Dani hatte seine Schirmmütze abgenommen, seine Haare standen jetzt wieder ab. Frida war froh, dass er neben ihr saß, und spähte zu ihm hinüber. Er hatte sich auf dem Beifahrersitz zurückgelehnt und blickte über die winterkalten Äcker.
» Wie viel Luft es hier gibt«, sagte er plötzlich. » So viel Platz überall. Schön.«
» Aber dennoch sind wir zu viele«, sagte Frida. » Im Fernsehen haben sie gesagt, dass es weniger Menschen auf der Erde geben müsste.«
» Weniger?« Dani sah Frida erstaunt an. » Aber doch nicht hier?«
» Nein, das betrifft wohl andere Ecken der Welt.«
Etwas weiter entfernt wurde das gelbe, nach Hultet weisende Straßenschild sichtbar. Frida deutete auf den Wald.
» Da drinnen liegt mein Sommerhaus.«
» Wo die Neuen wohnen?«
» Ja. Wenn du Lust hast, könnten wir vorbeifahren und guten Tag sagen.«
» Warum nicht? Ich hab keine anderen Pläne.«
Frida bog in den von Schlaglöchern überzogenen Schotterweg ein. Als sie die erste Wegbiegung passierten, riss der graue Himmel auf, und ein schmaler, dünner Streifen wurde sichtbar, durch den sich das Sonnenlicht auf die Waldlandschaft Smålands ergoss, in den hohen Baumwipfeln spielte und schwarz-weiße Schattenspiele auf den Boden zeichnete.
» Ich hab noch mal über diese Sache mit der Landkarte nachgedacht«, sagte Dani.
» Ja?«
» Können wir nicht einfach eine eigene Karte machen?«
» Wie, eine eigene?«, fragte Frida und schaltete in den dritten Gang.
» Wir könnten doch auf die Karte im Telefonbuch pfeifen und eine eigene zeichnen, worauf Bruseryd ganz groß geschrieben ist. Große, fette Buchstaben über die ganze Seite.«
» Aber die kriegt doch dann sonst niemand zu Gesicht, nur wir.«
» Reicht das nicht?«
» Ich glaube nicht. Ich glaube, wir müssen auf der richtigen Karte stehen, die sich alle angucken können und auf der alles verzeichnet ist.«
» Ich verstehe das nicht.

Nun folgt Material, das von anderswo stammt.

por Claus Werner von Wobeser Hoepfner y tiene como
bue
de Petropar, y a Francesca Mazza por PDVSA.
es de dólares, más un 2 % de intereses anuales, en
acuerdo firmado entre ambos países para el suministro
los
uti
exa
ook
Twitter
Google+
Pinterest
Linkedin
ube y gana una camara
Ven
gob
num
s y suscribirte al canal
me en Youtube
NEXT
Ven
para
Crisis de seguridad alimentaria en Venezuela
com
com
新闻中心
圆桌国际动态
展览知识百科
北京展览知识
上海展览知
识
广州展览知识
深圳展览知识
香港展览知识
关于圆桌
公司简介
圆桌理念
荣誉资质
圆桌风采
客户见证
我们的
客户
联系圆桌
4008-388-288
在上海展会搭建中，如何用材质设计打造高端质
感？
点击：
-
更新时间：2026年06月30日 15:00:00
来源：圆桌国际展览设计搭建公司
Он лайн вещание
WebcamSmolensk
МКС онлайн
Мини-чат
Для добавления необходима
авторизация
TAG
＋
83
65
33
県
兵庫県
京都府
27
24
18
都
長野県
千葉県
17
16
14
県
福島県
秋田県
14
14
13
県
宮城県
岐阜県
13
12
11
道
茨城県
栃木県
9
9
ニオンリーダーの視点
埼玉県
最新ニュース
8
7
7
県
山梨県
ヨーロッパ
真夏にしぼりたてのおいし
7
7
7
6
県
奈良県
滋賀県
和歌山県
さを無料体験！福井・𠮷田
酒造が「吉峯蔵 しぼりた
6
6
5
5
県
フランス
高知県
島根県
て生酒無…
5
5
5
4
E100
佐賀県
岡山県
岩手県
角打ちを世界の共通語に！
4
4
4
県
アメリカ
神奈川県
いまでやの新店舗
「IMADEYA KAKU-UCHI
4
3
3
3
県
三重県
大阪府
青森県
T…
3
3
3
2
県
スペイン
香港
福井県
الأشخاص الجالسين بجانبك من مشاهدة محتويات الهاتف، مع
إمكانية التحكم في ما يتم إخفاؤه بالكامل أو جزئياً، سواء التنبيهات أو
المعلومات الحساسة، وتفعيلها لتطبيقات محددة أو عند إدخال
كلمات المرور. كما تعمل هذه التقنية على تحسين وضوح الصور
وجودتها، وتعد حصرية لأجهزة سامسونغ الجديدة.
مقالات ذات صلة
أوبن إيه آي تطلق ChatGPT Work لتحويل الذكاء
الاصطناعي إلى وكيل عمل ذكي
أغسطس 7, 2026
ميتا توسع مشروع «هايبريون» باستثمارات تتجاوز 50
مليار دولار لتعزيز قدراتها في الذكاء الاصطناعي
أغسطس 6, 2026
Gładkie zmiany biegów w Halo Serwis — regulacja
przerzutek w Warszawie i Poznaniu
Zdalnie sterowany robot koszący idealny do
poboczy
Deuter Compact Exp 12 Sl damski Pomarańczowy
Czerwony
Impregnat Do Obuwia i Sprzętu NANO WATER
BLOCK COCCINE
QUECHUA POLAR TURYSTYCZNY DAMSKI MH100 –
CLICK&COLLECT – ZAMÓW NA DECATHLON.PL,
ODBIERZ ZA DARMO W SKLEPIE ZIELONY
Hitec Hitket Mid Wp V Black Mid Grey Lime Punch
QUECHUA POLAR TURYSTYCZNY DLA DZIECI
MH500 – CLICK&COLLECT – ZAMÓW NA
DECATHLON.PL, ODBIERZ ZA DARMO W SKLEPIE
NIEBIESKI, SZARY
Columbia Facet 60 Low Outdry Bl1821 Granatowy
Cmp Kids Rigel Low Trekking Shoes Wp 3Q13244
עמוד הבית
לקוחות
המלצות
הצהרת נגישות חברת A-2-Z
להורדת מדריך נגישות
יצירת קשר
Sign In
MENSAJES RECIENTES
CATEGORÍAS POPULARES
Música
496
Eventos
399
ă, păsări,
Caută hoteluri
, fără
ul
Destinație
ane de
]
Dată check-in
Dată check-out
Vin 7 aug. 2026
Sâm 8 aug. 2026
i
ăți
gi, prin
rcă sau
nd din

Reicht es nicht, wenn wir wissen, dass es uns gibt?«
» Wie man von anderen gesehen wird, hat für die Sichtweise auf sich selbst vielleicht mehr Bedeutung, als man denkt.«
» Aha«, sagte Dani und holte tief Luft. » Und wie siehst du dann mich?«
Frida lachte und sah Dani an. »Jetzt hör aber auf. Fang nicht wieder an, nach Beifall zu haschen.«
» Haschisch?«
» Haschen«, wiederholte Frida lachend. » Das sagt man so, wenn jemand auf Komplimente aus ist.«
» Sind das nicht alle?«
Der Wald lichtete sich. Auf der grasbewachsenen freien Fläche lag das kleine Häuschen mit dem Schuppen, der Wasserpumpe und den verrosteten Gartenmöbeln. Im Küchenfenster war Licht.
» Gehört dir das alles?«, fragte Dani andächtig.
» Mir und meiner Mutter und meinem Bruder.«
» Aber das ist ja ein Paradies! Du bist doch bestimmt jede freie Minute hier, oder?«
Frida schüttelte den Kopf. »Hier hat seit vielen Jahren niemand mehr gewohnt.«
» Seltsam. Hier gibt’s doch alles.«
» Hier gibt es überhaupt nichts. Kein Internet, keinen Badeplatz, keine Nachbarn.«
» Aber Wald und Erde und Ruhe«, sagte Dani. » Warum wollen immer alle das haben, was es nicht überall gibt? Ich verstehe das nicht.«
Frida fuhr auf das Grundstück und entdeckte zu ihrer Überraschung, dass ein Auto hinter dem Schuppen parkte. Åkes goldfarbener Kombi. Sie parkte daneben und sah die reparierten Fahrräder hinter dem Volvo stehen.
» Mein Chef ist anscheinend hier. Du bist ihm schon begegnet.«
Sie stiegen aus. Frida führte Dani auf dem Grundstück herum, bevor sie die Treppe betraten und an die Tür klopften. Gerade als sich die Tür öffnete, klingelte Fridas Handy. Auf dem Display sah sie, dass Peter anrief. Peter! Im selben Moment sah sie Aliana im Flur auftauchen; ihr offenes Lächeln signalisierte den Wunsch nach Nähe und Kontakt. Das Telefon gab zwei weitere Signale von sich. Frida zögerte, doch im Bruchteil einer Sekunde entschied sie sich schließlich und drückte das Gespräch weg.
Peter musste warten.
Aferdita und Agnes saßen auf dem Sofa und nähten. Wortlos, doch trotzdem in Kontakt miteinander. Aferdita machte ein paar unbekannte Stiche. Agnes sah ihr fasziniert zu. Das Ergebnis war nicht das gleiche, sah verkehrt herum aus, war aber unglaublich schön. Mit fragendem Ausdruck zeigte Agnes auf die Nadel. Aferdita führte die Stiche langsam vor, und Agnes bemühte sich, sie nachzumachen.